Hier könnte eine erste Spur für die künftige Arbeit im Hospiz liegen: Anknüpfend an biographische Gespräche könnte behutsam versucht werden, diese Metaphern einmal ganz wörtlich zu werden und den einzelnen Gesprächspartnern das von ihnen Erzählte musikalisch zu spiegeln. Mit Hilfe von unkonventionellen musikalischen Mitteln, teilweise auch mit Hilfe von externen Gastmusikern, könnte versucht werden, musikalische „Lebensthemen“ des jeweiligen Gegenübers so zu arrangieren, dass seine spezifischen Erlebnisse und Emotionen darin hörbar werden.

Musik für Grenzzustände

Musiktherapeuten verwenden häufig eine eigene, spezielle Musik für Grenzzustände des Bewusstseins. So erfahren beispielsweise Wachkoma-Patienten mit Hilfe von sphärischen und meditativen „Klangmassagen“ Entspannung und Schmerzlinderung oder auch Stimulation.

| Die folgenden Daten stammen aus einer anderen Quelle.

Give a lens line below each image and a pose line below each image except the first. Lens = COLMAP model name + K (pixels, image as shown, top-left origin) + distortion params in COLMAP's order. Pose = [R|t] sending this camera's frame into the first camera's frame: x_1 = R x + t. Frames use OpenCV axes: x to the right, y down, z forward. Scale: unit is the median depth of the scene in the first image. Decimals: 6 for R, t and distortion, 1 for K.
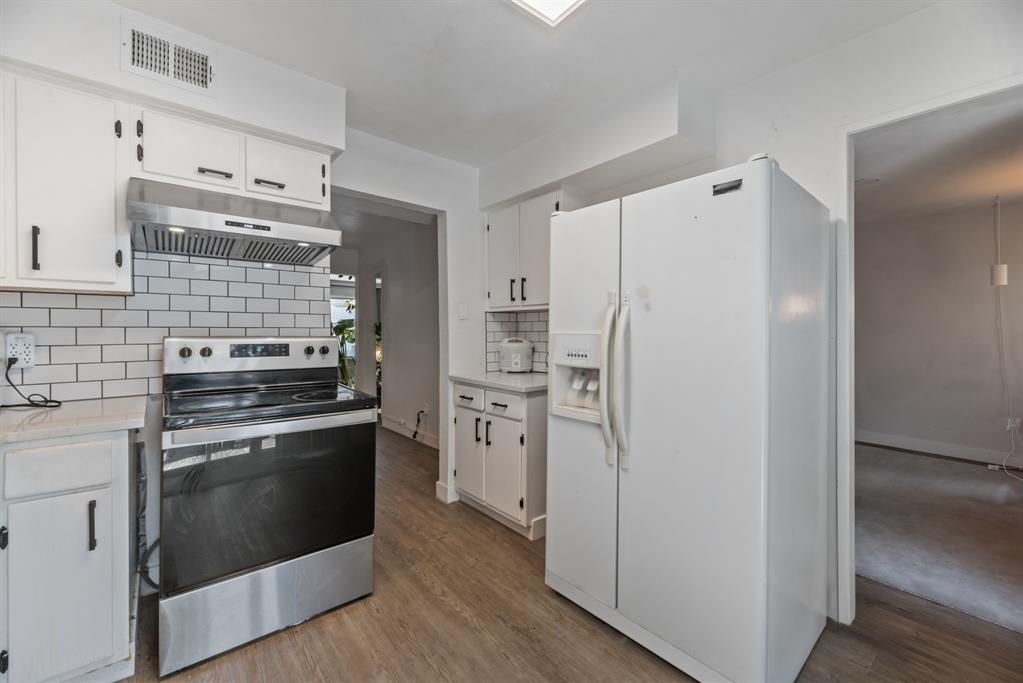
lens RADIAL K [[418.6, 0, 516.1], [0, 418.6, 333.2], [0, 0, 1]] dist [-0.002010, -0.000342]
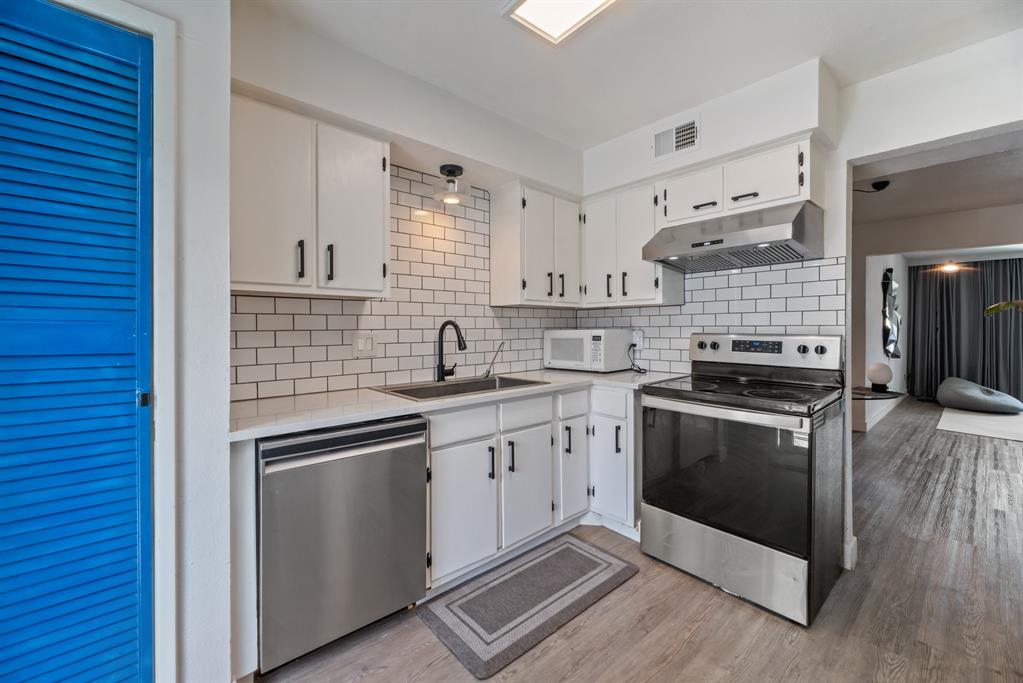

Oft kommt hier eine handelsübliche „Meditationsmusik“ zum Einsatz. In enger Zusammenarbeit mit Angehörigen und Pflegenden soll behutsam nach eventuellen musikalischen Alternativen gesucht werden: Eine persönliche, ganz auf den einzelnen Menschen zugeschnittene Klanglichkeit für den Zwischenbereich zwischen „Dasein“ und „Abwesenheit“.